READING TEXT
-- begin --

Mass accumulation term = dm/dt

For:

Steady state:       dm/dt = 0

Unsteady state:   dm/dt not equal to zero

Rate of mass in = dm (in)/dt = Qin * Cin

Rate of mass out = dm (out)/dt = Qout * Cout

Balance for a simple constant volume CSTR:

V dc/dt = Qin * Cin - Qout * Cout

Consider a steady state mass balance on a lake only that has two rivers feeding into it and one river flowing out. Assuming that the lake is well-mixed, it behaves like a CSTR

Considering a steady-state mass balance on the lake water only:

Rivers feeding IN:

C1(in) = 0 mg/L, Q1(in) = 5000 L/min

C2(in) = 0 mg/L, Q2(in) = 1000 L/min

One river flowing OUT:

C(out), Q(out) = Q1(in) + Q2(in) = 6000 L/min

At steady-state, there is no net accumulation or depletion of water in the lake

Consider mass balance on  the polluted lake:

C1(in) = 20 mg/L                                                  C1 carries the pollutant, 'X'
Q1(in) = 5000 L/min
C2(in) = 0 mg/L
Q2(in) = 1000 L/min

C(out) = 6000 L/min
Steady state conditions imply that amount of pollutant and water that flows in the lake should be equal to the amount of pollutant and water that flows out.
Carrying out a mass balance:

C(out)*Q(out) = [C1(in) * Q1(in)] + [ C2(in)+ Q2(IN)]

C(out) * 6000 L/min = [(20 mg/L * 5000 L/min) + (0 mg/L * 1000 L/min)]

Therefore:

C(out) = 20 * 5000/6000 = 16.7 mg/L

This implies that the concentration of the pollutant is diluted to 
16.7 mg/L in the river flowing out

-- end --

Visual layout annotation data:
-- begin --

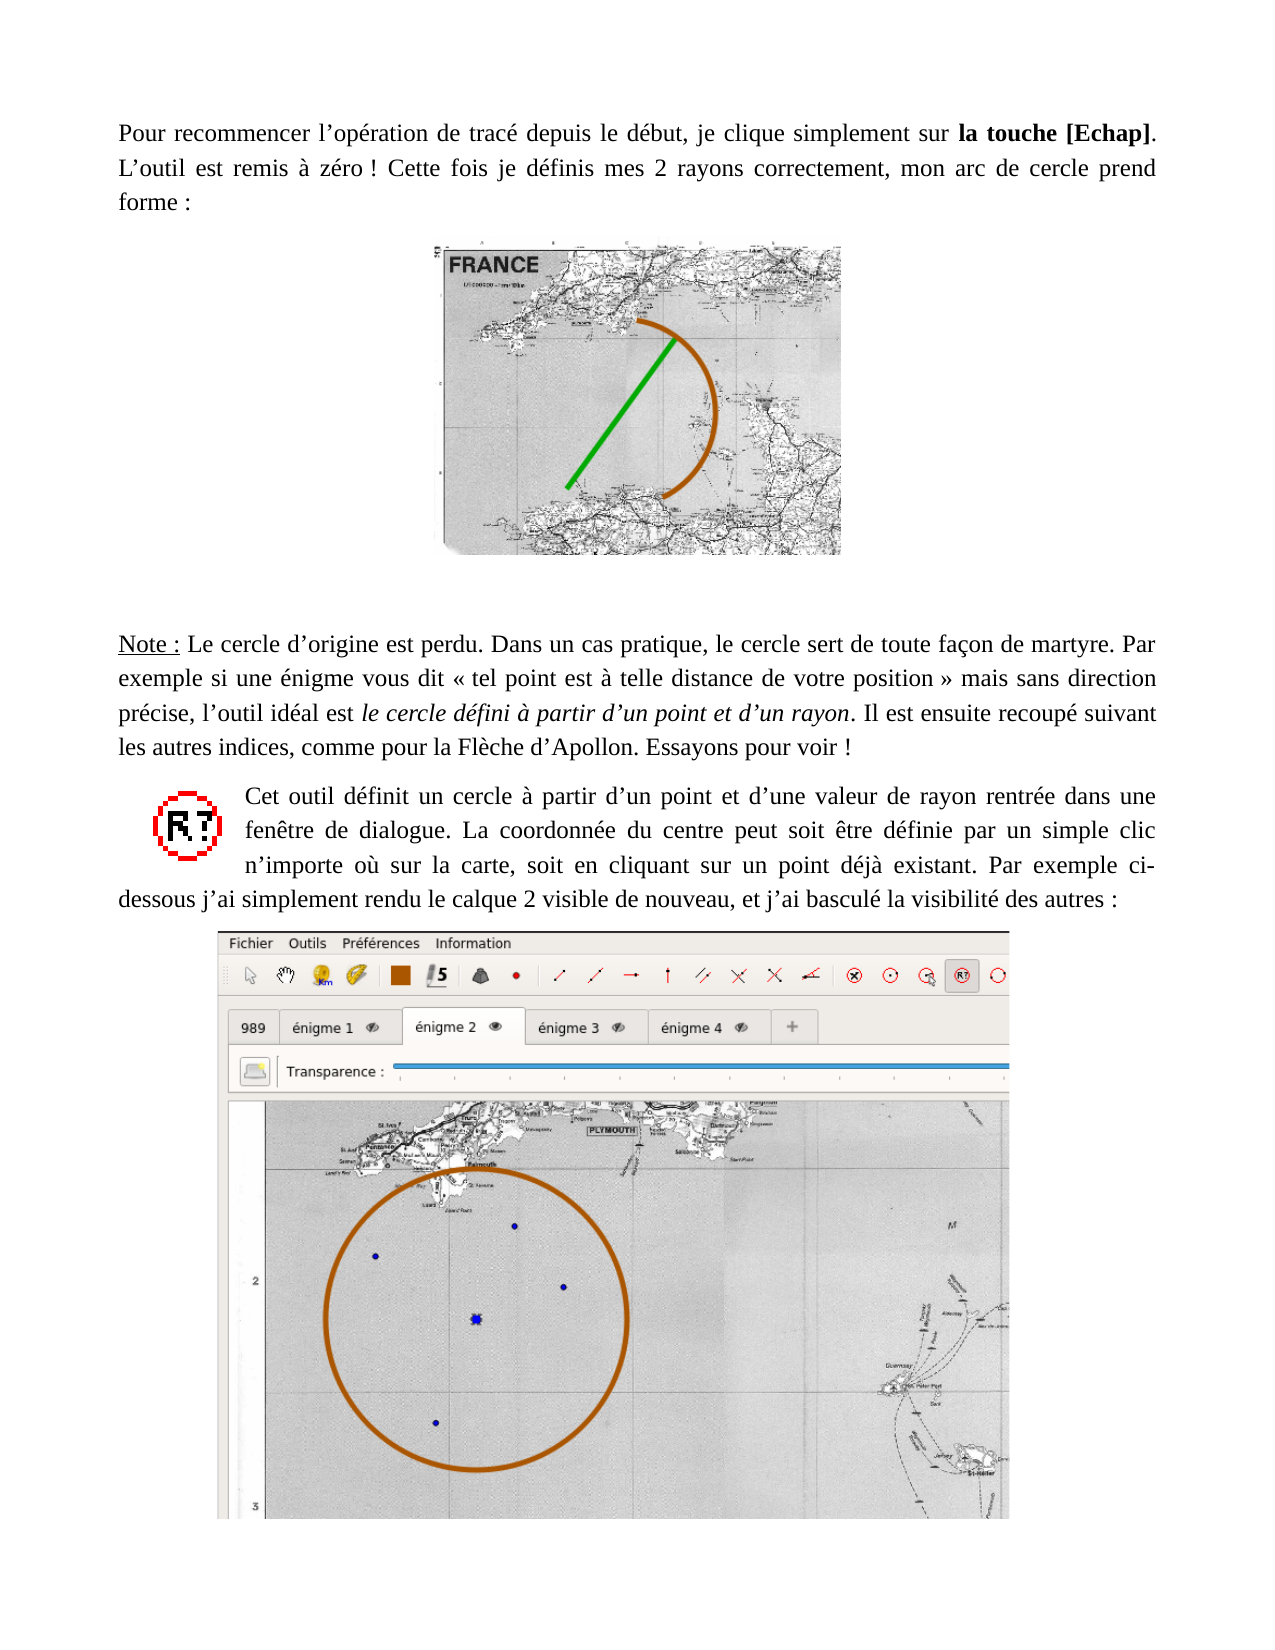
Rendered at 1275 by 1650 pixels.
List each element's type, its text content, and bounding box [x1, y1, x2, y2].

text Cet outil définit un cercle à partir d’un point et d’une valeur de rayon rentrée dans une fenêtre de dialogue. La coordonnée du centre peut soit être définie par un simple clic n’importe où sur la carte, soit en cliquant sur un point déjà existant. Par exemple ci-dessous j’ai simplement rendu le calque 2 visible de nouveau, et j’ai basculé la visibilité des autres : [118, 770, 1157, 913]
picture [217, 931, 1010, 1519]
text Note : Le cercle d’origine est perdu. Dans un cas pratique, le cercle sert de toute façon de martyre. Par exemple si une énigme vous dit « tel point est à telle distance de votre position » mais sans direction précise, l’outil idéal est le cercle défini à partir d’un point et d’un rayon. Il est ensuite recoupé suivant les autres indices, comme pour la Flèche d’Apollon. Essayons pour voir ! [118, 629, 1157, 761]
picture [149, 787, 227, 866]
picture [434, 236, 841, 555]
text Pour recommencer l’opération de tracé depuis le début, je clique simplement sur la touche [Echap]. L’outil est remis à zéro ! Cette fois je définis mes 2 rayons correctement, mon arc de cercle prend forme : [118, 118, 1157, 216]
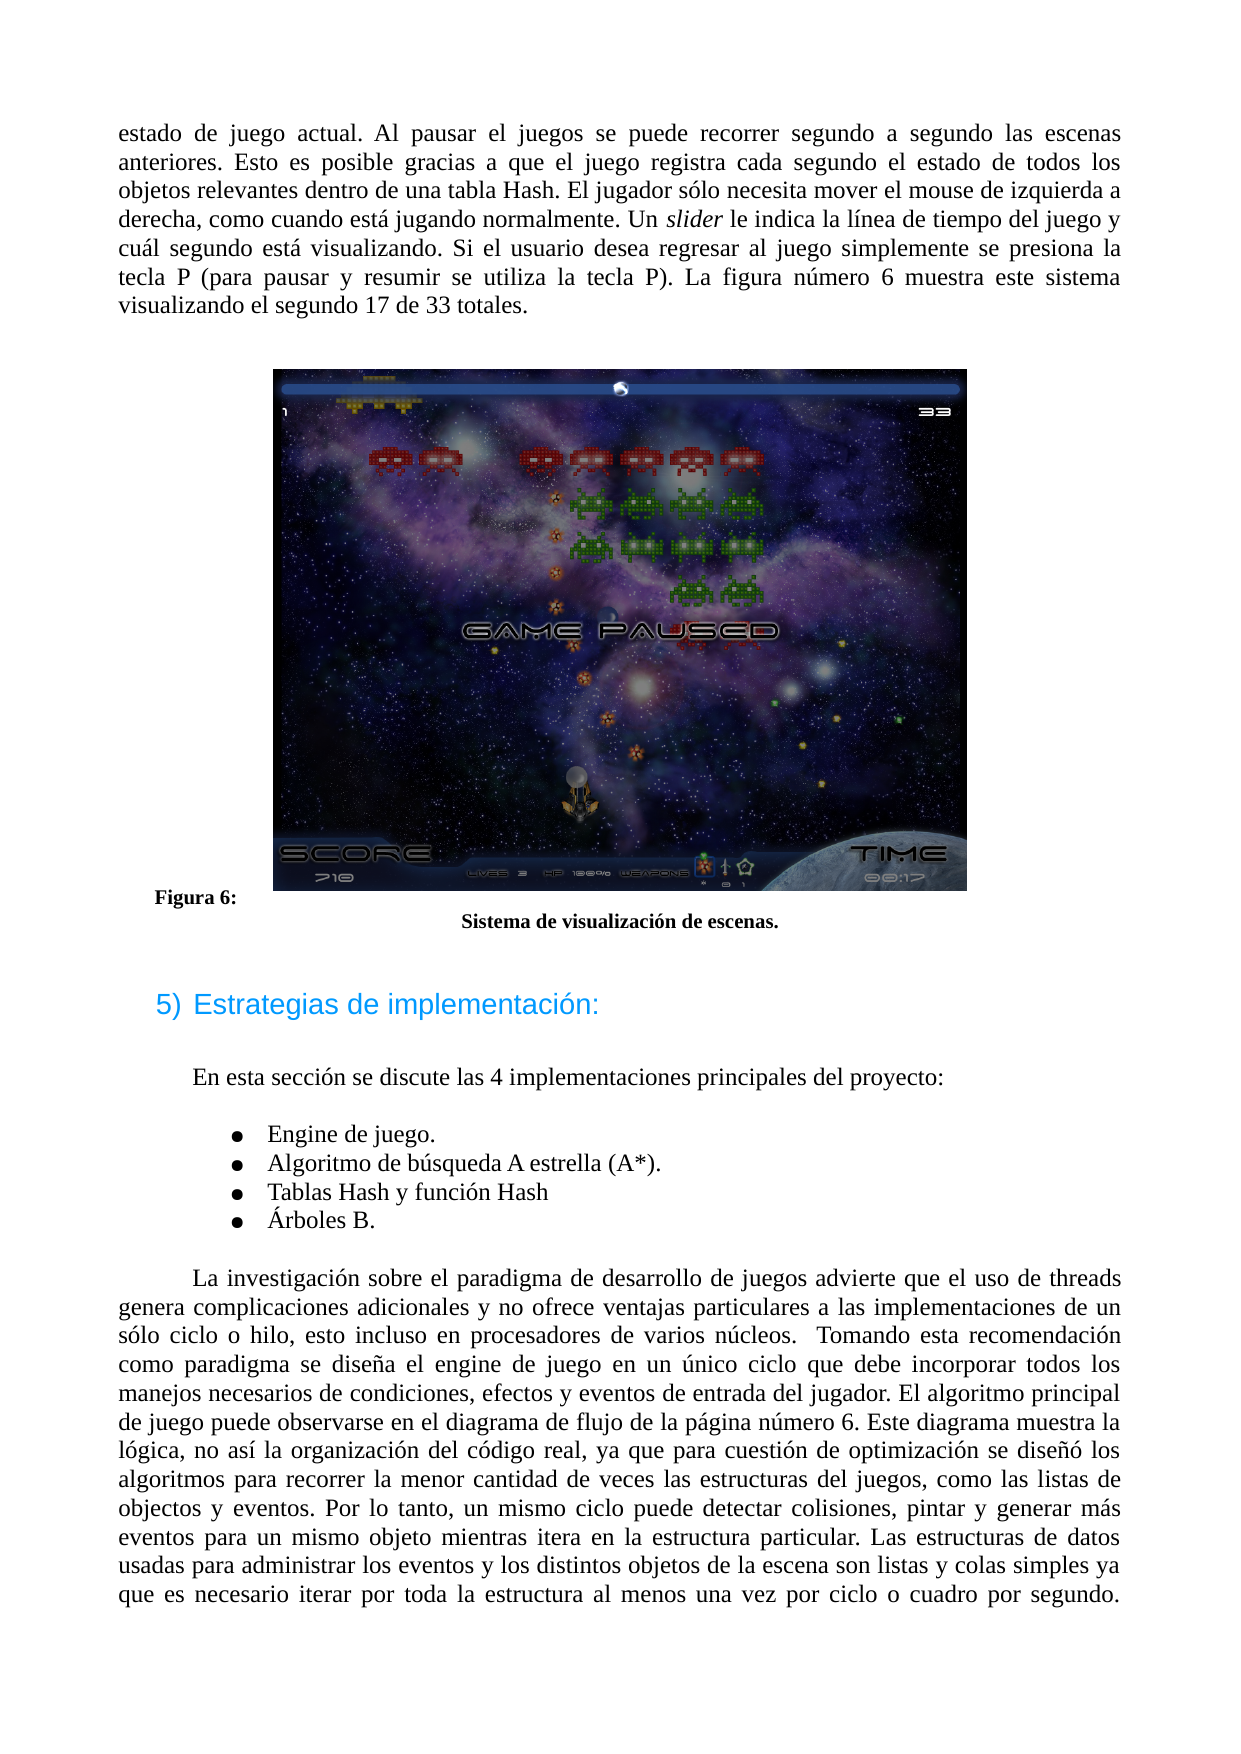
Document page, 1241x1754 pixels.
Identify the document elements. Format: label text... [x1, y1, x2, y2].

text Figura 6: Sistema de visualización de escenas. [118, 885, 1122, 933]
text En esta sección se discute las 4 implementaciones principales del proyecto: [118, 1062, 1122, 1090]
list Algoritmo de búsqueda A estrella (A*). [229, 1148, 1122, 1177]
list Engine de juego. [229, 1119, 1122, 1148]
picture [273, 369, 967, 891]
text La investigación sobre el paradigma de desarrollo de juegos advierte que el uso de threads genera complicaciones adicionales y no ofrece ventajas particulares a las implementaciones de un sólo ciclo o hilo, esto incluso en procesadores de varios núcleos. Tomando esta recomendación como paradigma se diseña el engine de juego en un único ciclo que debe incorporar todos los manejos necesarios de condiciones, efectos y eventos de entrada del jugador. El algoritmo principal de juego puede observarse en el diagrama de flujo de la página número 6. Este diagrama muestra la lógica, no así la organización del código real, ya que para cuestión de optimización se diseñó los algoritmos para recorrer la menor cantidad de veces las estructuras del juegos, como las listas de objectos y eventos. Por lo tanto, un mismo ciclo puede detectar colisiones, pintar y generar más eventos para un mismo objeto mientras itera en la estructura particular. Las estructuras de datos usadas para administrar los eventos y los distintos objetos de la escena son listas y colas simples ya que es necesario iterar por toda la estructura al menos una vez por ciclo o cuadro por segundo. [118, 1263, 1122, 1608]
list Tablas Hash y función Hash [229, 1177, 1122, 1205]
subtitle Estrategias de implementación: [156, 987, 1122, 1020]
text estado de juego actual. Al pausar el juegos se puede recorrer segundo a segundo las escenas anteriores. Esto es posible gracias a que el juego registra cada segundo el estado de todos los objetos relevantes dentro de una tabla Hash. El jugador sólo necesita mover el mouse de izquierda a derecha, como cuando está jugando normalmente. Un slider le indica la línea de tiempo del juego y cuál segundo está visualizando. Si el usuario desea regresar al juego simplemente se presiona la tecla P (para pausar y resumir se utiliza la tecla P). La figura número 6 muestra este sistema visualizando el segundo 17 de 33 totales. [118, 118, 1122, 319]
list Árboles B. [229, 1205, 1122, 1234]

-- end --

OBJECTIVES
a – Answer these questions about the mass balance text:
(i) At steady state, what is dm/dt equal to?
(ii) In the polluted-lake case, what pollutant concentration does the first inflowing river carry?
(iii) What flow rate does the river flowing out of the lake have?
b – Which lines of the listing contain the string "pixels"? Copy each of them.

EXPECTED ANSWERS
a –
(i) 0
(ii) 20 mg/L
(iii) 6000 L/min

b –
Rendered at 1275 by 1650 pixels.
Document page, 1241x1754 pixels.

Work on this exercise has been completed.